- _EXERCISE_
Nothing but the text should be carried over: reproduce all the data exactly and leave out every image.

- _Stored data entries_
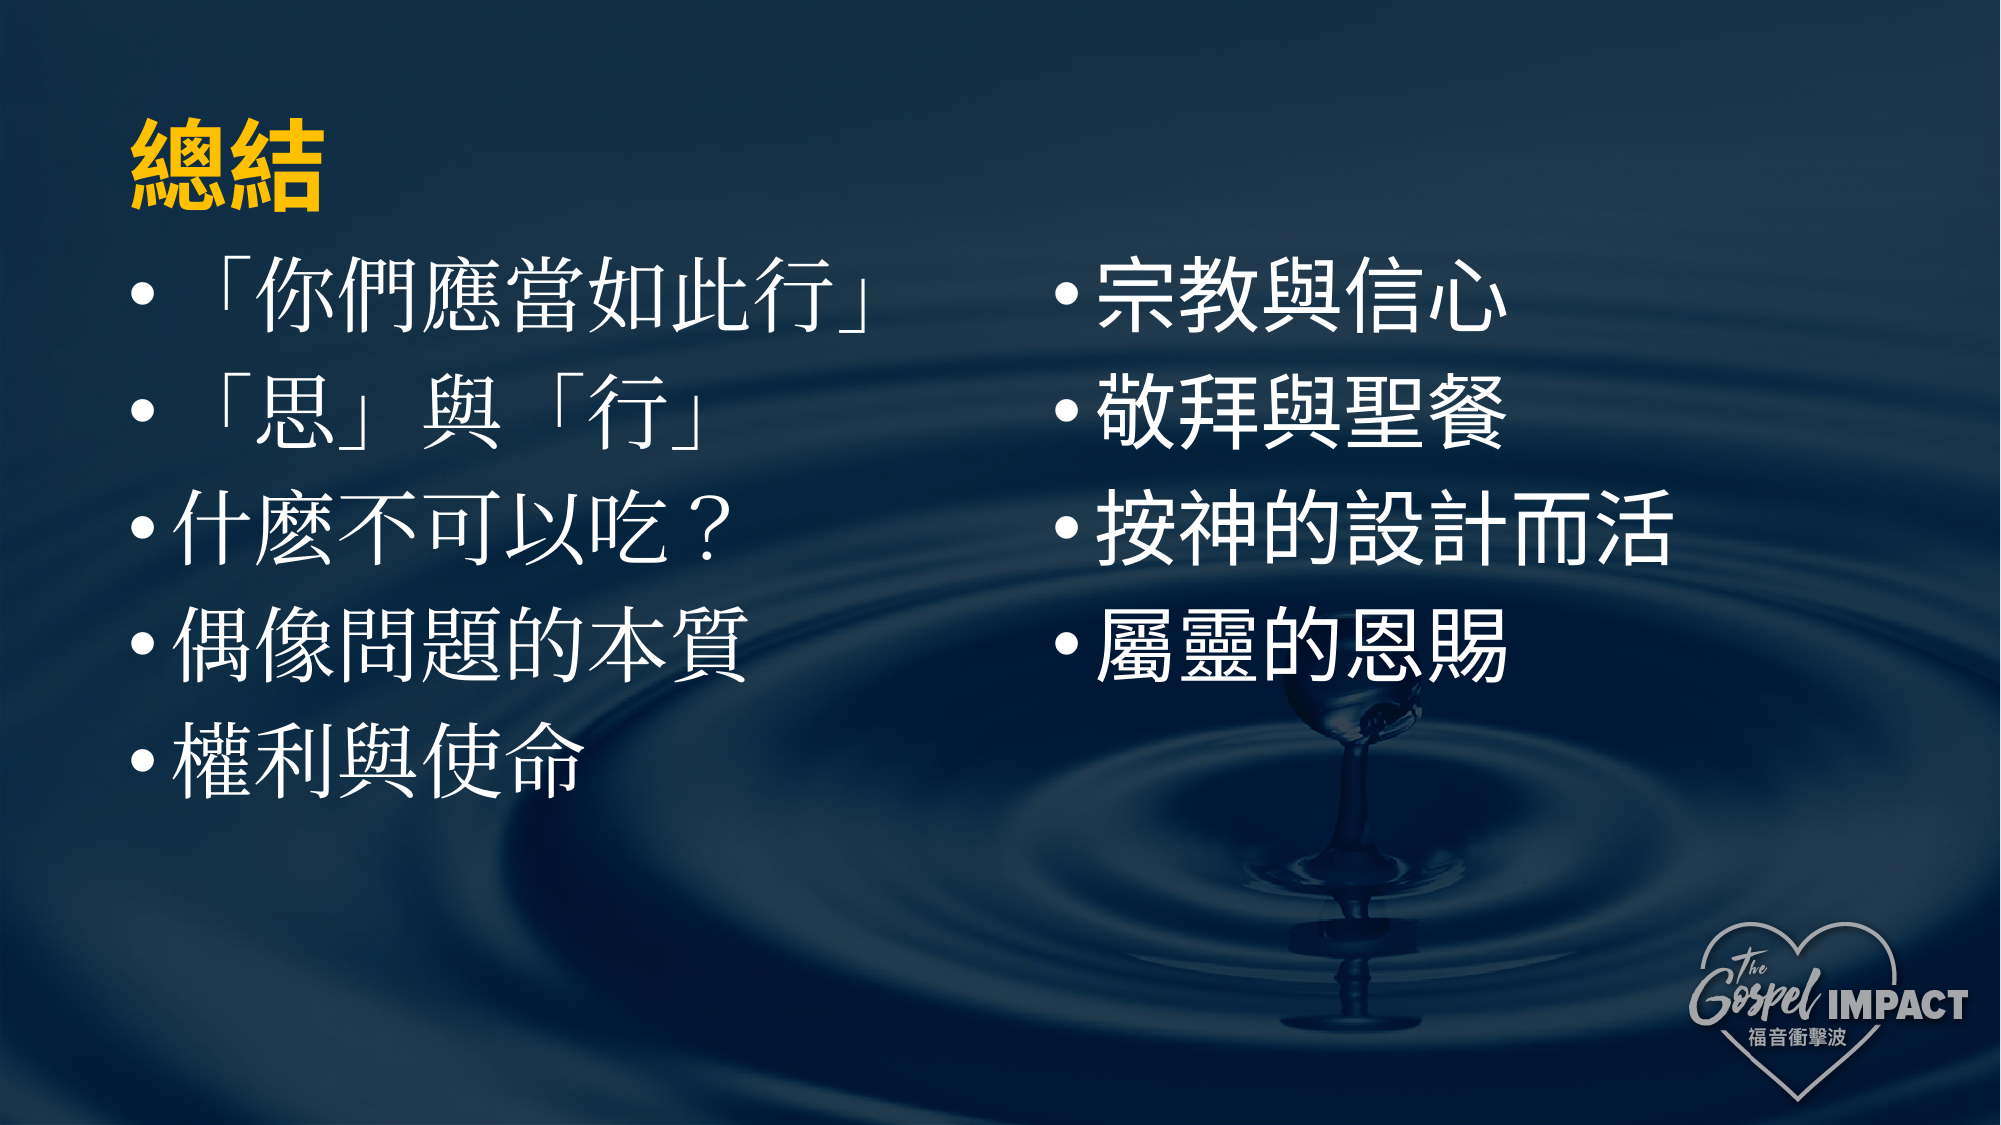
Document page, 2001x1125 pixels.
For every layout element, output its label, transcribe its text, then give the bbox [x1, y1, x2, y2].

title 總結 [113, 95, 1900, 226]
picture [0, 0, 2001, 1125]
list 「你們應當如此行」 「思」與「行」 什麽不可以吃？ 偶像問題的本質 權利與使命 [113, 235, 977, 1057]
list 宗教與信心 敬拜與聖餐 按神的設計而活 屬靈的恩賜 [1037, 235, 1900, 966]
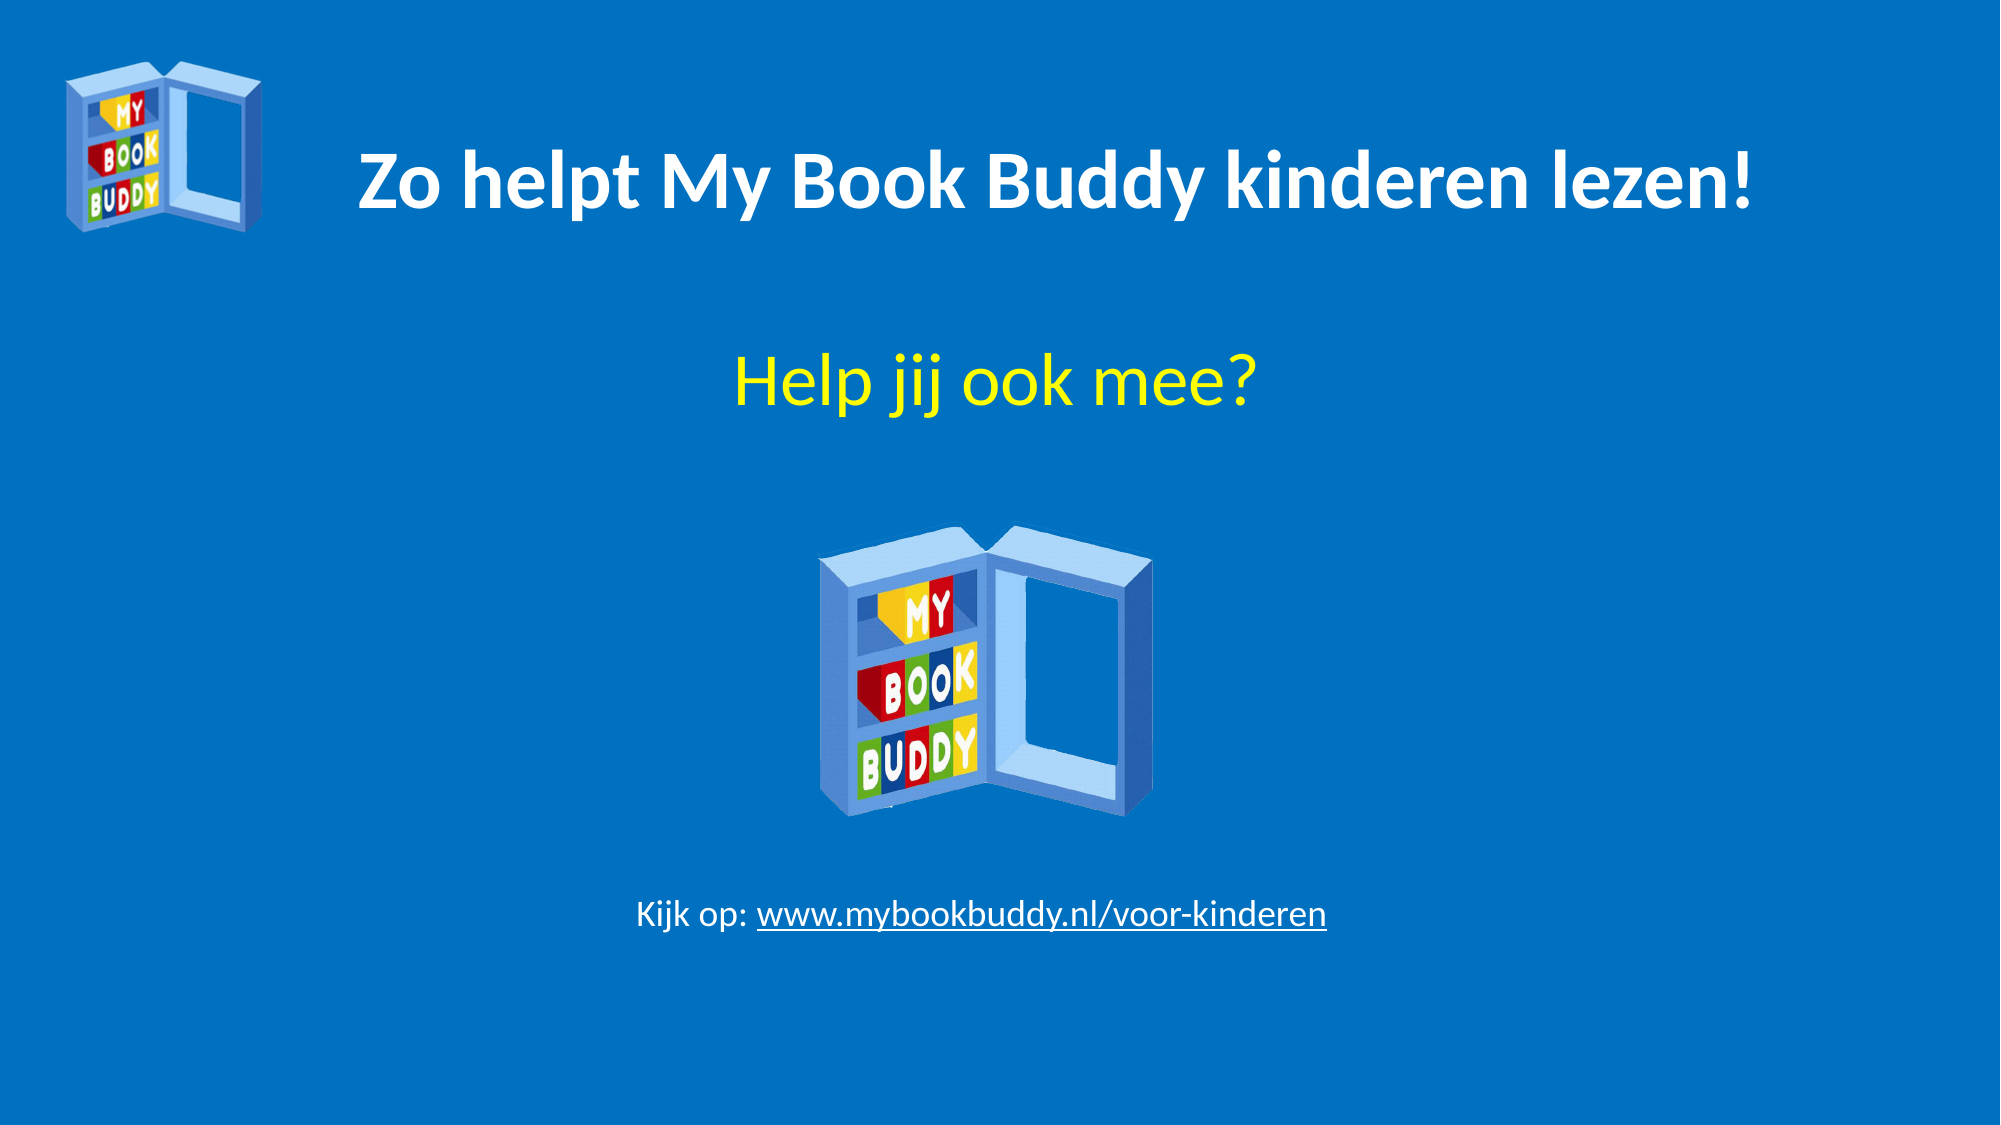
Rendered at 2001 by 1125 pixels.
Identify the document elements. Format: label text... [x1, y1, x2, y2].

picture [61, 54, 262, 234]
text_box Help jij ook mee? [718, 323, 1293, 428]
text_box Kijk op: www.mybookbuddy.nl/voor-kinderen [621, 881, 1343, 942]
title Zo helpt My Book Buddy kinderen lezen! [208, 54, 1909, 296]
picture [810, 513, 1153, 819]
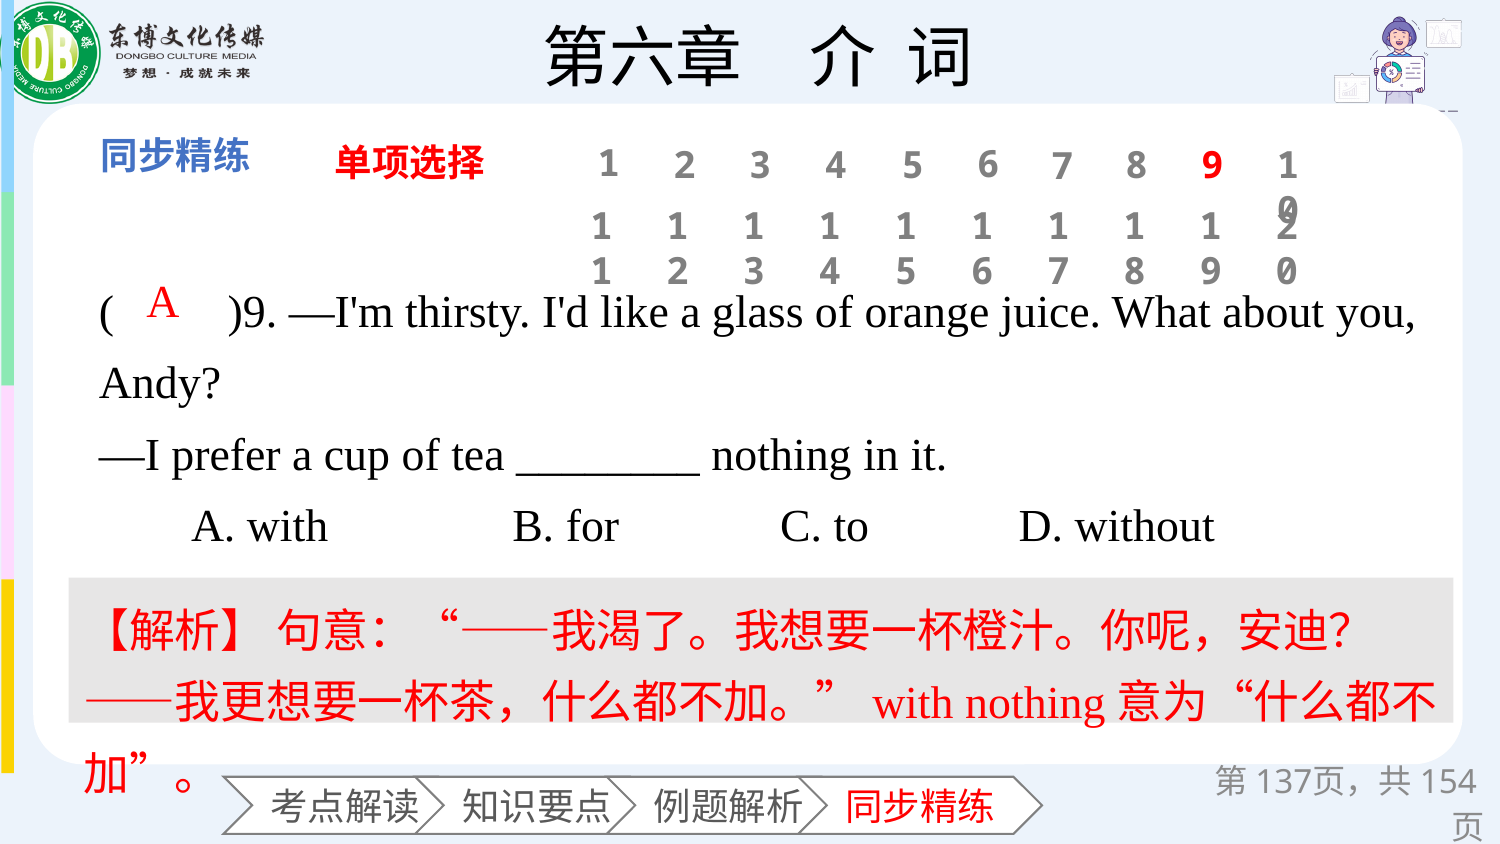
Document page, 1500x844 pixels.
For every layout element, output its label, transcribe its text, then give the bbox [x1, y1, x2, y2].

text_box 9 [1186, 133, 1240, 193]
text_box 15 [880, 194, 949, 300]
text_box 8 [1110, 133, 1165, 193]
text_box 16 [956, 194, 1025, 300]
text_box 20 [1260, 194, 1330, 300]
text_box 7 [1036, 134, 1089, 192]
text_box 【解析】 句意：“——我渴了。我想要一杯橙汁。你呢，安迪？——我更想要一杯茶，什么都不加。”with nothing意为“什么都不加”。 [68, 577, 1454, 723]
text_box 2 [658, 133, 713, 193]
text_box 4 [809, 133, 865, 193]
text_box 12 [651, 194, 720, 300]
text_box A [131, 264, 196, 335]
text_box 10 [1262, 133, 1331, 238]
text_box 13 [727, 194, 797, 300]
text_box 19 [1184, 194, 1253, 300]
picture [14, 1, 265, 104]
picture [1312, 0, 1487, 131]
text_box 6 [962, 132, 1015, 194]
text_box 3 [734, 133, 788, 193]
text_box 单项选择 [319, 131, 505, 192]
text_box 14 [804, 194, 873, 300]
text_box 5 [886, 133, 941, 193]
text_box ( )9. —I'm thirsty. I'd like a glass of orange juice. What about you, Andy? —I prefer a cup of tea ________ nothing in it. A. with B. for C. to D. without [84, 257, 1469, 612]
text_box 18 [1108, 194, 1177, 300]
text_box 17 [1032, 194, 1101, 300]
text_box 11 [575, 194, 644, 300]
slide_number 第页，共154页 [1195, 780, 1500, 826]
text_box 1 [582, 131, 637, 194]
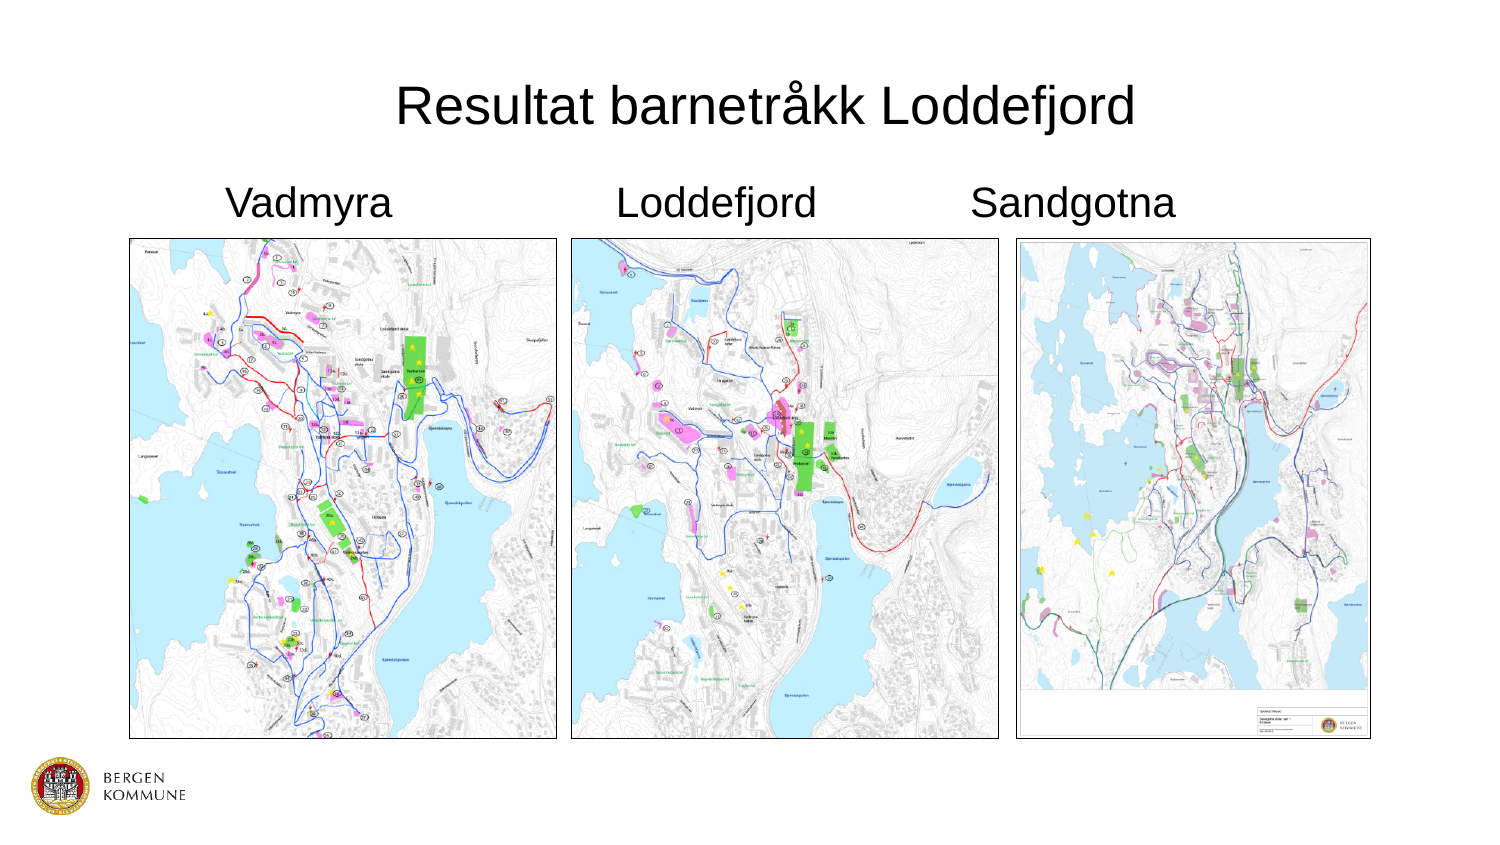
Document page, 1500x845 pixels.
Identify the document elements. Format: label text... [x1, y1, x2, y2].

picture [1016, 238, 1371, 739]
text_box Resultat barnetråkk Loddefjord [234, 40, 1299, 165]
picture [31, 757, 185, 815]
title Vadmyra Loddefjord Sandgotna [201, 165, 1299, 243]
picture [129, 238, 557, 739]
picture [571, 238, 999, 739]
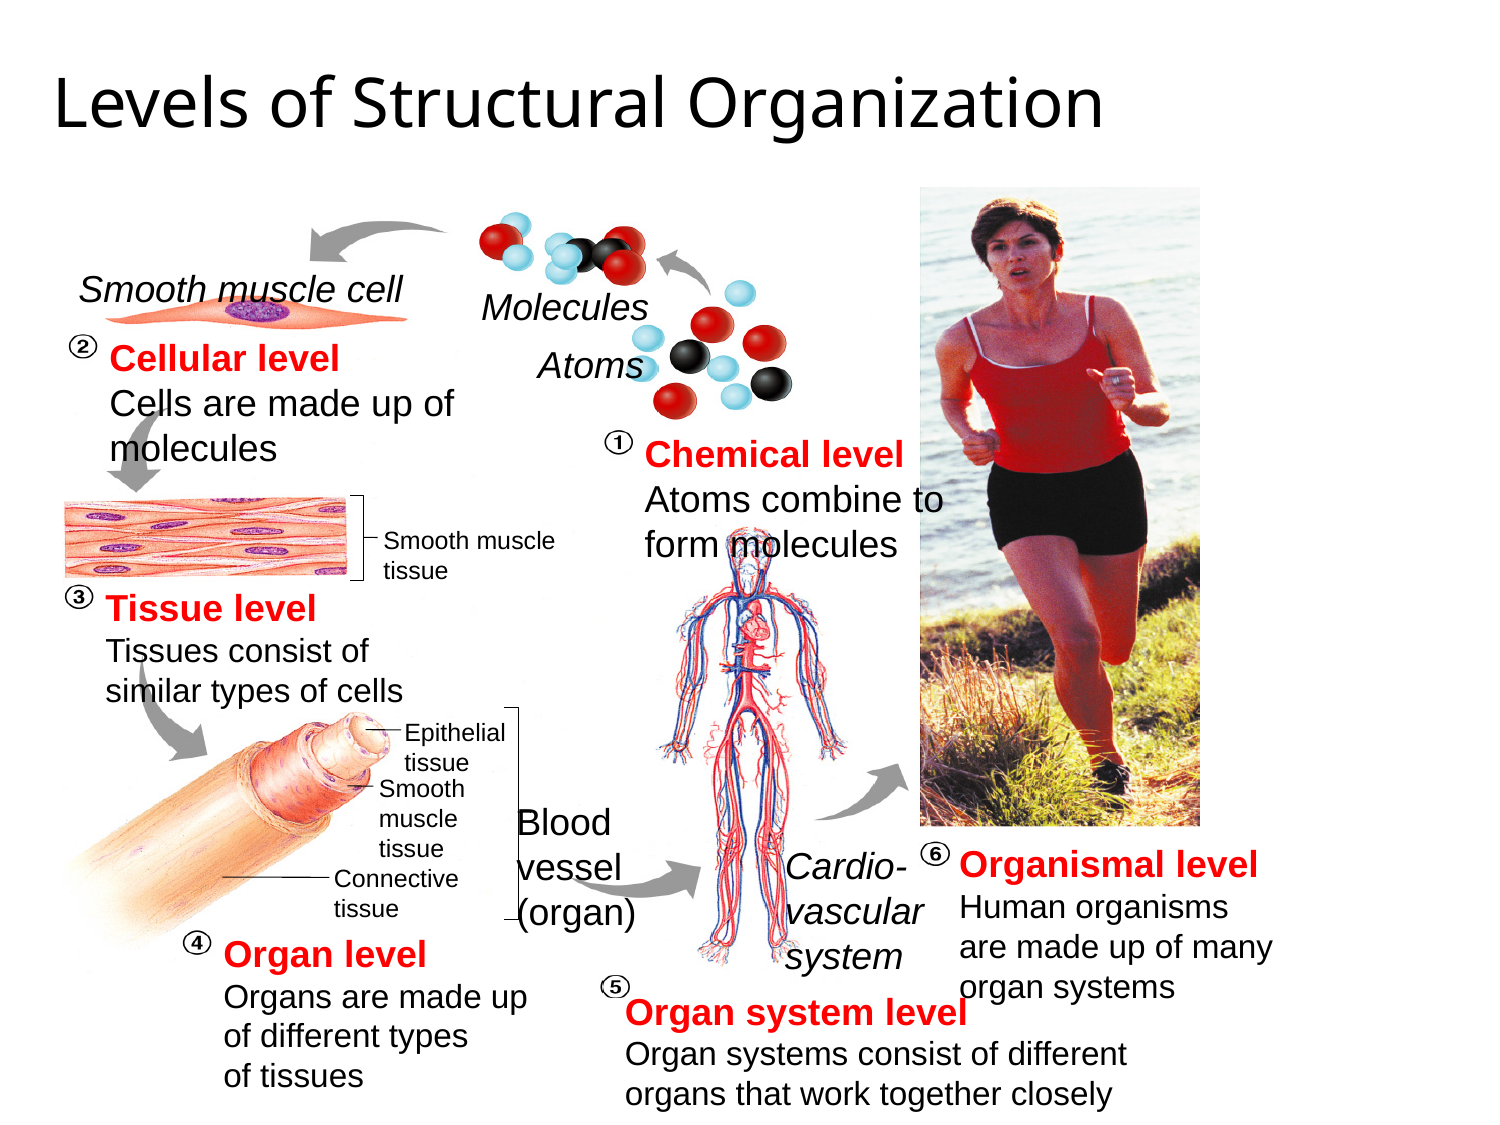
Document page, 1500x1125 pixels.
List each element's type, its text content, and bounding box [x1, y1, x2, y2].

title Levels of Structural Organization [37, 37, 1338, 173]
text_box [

- _SOLUTION TO THE PROBLEM_
Document page, 2001x1125 pixels.
For every layout element, output its label, transcribe its text, then give the bbox [x1, y1, x2, y2].

title 總結 [113, 95, 1900, 226]
picture [0, 0, 2001, 1125]
list 「你們應當如此行」 「思」與「行」 什麽不可以吃？ 偶像問題的本質 權利與使命 [113, 235, 977, 1057]
list 宗教與信心 敬拜與聖餐 按神的設計而活 屬靈的恩賜 [1037, 235, 1900, 966]
Rendered at 2001 by 1125 pixels.
Identify the document elements. Format: label text... [x1, y1, x2, y2].

picture [61, 54, 262, 234]
text_box Help jij ook mee? [718, 323, 1293, 428]
text_box Kijk op: www.mybookbuddy.nl/voor-kinderen [621, 881, 1343, 942]
title Zo helpt My Book Buddy kinderen lezen! [208, 54, 1909, 296]
picture [810, 513, 1153, 819]
Document page, 1500x844 pixels.
For every layout element, output its label, transcribe its text, then give the bbox [x1, y1, x2, y2].

text_box 9 [1186, 133, 1240, 193]
text_box 15 [880, 194, 949, 300]
text_box 8 [1110, 133, 1165, 193]
text_box 16 [956, 194, 1025, 300]
text_box 20 [1260, 194, 1330, 300]
text_box 7 [1036, 134, 1089, 192]
text_box 【解析】 句意：“——我渴了。我想要一杯橙汁。你呢，安迪？——我更想要一杯茶，什么都不加。”with nothing意为“什么都不加”。 [68, 577, 1454, 723]
text_box 2 [658, 133, 713, 193]
text_box 4 [809, 133, 865, 193]
text_box 12 [651, 194, 720, 300]
text_box A [131, 264, 196, 335]
text_box 10 [1262, 133, 1331, 238]
text_box 13 [727, 194, 797, 300]
text_box 19 [1184, 194, 1253, 300]
picture [14, 1, 265, 104]
picture [1312, 0, 1487, 131]
text_box 6 [962, 132, 1015, 194]
text_box 3 [734, 133, 788, 193]
text_box 单项选择 [319, 131, 505, 192]
text_box 14 [804, 194, 873, 300]
text_box 5 [886, 133, 941, 193]
text_box ( )9. —I'm thirsty. I'd like a glass of orange juice. What about you, Andy? —I prefer a cup of tea ________ nothing in it. A. with B. for C. to D. without [84, 257, 1469, 612]
text_box 18 [1108, 194, 1177, 300]
text_box 17 [1032, 194, 1101, 300]
text_box 11 [575, 194, 644, 300]
slide_number 第页，共154页 [1195, 780, 1500, 826]
text_box 1 [582, 131, 637, 194]
Document page, 1500x845 pixels.
Identify the document elements. Format: label text... [x1, y1, x2, y2].

picture [1016, 238, 1371, 739]
text_box Resultat barnetråkk Loddefjord [234, 40, 1299, 165]
picture [31, 757, 185, 815]
title Vadmyra Loddefjord Sandgotna [201, 165, 1299, 243]
picture [129, 238, 557, 739]
picture [571, 238, 999, 739]
Document page, 1500x1125 pixels.
List each element's type, its text content, and bounding box [x1, y1, x2, y2].

title Levels of Structural Organization [37, 37, 1338, 173]
text_box [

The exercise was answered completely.